Irish alumni pressure helps restore Brown University track and field team
Sonia O’Sullivan among those to sign petition against decision to cut men’s team
Sonia O’Sullivan, pictured during the 2000 Sydney Olympics, was one of the Irish athletes to sign the petition. Photograph: Patrick Bolger/Inpho
Letters and statements of appeal from several Irish alumni, including on the matter of racial and ethnic inclusivity, has helped reverse the decision to cut the men’s track and field and cross-country teams at Brown University.
Founded in 1764, the seventh-oldest college in America, Brown’s decision to cut the men’s teams to club status came four days after the killing of George Floyd by police officers in Minneapolis, claiming it would ensure “diversity and inclusion” and “gender equity”, while at the same time promoting women’s sailing and co-ed sailing to varsity status.
Beginning with Cork triple jumper Colm Cronin, who in 1978 set an Irish record of 16.27m while competing for the college (which still stands), a steady stream of Irish athletes attended Brown, including two-time Olympian Susan Smith-Walsh, whose Irish record of 54.31 for the 400m hurdles also still stands.
Distance runner Fergal Mullen, who transferred from DIT to Brown in 1986 and later captained the cross-country team after it took ninth place in the NCAA Championships, spearheaded the letter campaign to current Brown University President Christina H. Paxson, who in a statement on Wednesday morning, announced a reversal of that decision with immediate effect.
“We have heard clearly from our community over the past couple of weeks that the University’s decision to transition men’s varsity track, field and cross country to club status will have real and lasting implications for efforts to build and sustain diverse and inclusive communities for our students at Brown, and particularly our community of black students and alumni,” said Paxson.
“Our students, alumni and parents took the time to share their deeply personal stories of the transformative impact that participation in track, field and cross country has had on their lives. Many noted that, through Brown’s history, these sports have been a point of entry to higher education for academically talented students who otherwise would not have had the opportunity, many of them students of colour. In addition, we heard from members of the women’s track, field and cross country teams who made a compelling case that eliminating the men’s program would adversely impact the women’s program.”
In a letter to Paxson last week, 2001 American indoor 800m champion Trinity Gray wrote: “As an African American alumni of the Brown University men’s track and field programs, it is vital for me to let you know that cutting the men’s track and field programs is an example of the institutionalised racism that people are rallying against across the country.”

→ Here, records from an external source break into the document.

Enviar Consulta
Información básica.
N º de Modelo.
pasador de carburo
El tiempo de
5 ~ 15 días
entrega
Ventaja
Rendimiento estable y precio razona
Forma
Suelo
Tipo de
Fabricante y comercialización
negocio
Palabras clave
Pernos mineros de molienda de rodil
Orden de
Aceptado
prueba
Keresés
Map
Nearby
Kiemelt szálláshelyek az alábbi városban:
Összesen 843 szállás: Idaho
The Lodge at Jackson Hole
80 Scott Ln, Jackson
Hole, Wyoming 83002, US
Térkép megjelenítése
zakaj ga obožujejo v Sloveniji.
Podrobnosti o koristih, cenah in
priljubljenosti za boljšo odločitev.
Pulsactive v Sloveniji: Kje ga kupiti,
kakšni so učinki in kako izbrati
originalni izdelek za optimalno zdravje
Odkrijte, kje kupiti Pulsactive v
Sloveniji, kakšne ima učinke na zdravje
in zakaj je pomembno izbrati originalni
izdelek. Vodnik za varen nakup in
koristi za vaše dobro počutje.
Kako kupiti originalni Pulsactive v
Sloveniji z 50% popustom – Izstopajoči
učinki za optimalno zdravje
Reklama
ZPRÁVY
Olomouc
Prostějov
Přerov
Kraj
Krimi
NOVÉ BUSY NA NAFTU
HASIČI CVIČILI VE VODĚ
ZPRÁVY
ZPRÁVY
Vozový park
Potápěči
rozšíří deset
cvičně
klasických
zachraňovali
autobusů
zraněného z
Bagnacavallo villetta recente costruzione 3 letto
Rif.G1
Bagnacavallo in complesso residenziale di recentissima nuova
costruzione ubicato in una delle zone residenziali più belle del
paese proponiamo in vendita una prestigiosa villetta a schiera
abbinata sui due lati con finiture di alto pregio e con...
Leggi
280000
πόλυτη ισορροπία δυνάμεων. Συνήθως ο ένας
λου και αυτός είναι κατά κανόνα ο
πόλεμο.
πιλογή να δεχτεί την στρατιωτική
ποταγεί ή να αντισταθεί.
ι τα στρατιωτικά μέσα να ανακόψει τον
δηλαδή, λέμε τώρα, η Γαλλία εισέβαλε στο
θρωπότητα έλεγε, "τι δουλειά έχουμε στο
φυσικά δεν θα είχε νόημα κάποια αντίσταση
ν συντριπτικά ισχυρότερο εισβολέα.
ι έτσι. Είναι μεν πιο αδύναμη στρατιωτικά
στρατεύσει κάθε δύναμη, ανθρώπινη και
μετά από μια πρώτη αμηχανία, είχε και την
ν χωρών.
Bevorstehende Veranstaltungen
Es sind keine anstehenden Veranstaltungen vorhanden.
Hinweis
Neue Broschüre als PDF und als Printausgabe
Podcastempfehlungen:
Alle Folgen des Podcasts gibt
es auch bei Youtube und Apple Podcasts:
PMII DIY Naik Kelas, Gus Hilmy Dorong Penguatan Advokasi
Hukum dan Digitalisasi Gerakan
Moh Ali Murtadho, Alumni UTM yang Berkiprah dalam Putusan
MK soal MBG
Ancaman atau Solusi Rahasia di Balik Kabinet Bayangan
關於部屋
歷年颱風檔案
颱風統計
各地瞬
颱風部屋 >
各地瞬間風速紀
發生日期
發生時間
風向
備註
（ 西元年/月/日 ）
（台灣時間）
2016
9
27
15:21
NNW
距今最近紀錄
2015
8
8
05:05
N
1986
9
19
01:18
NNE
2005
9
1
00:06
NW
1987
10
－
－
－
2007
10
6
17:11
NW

A petition to retain the varsity status of the men’s teams had gained just under 50,000 signatures already, including that of Sonia O’Sullivan, who attended Villanova University; the petition cited men’s track and field as the third most racially diverse sport in the Ivy League (13 per cent African American), after basketball (19 per cent) and football (31 per cent), while maintaining the lowest participation costs of any team, and the lowest financial barrier to entry of any sport in America.
Also part of the reasoning behind the original decision was the need to satisfy Title IX, the federal law which requires equal gender opportunity, but this will now be addressed by other means (the women’s teams had not been impacted), Paxson adding “we now more fully appreciate the consequences of eliminating men’s track, field and cross country for black students in our community and among our extended community of black alumni.”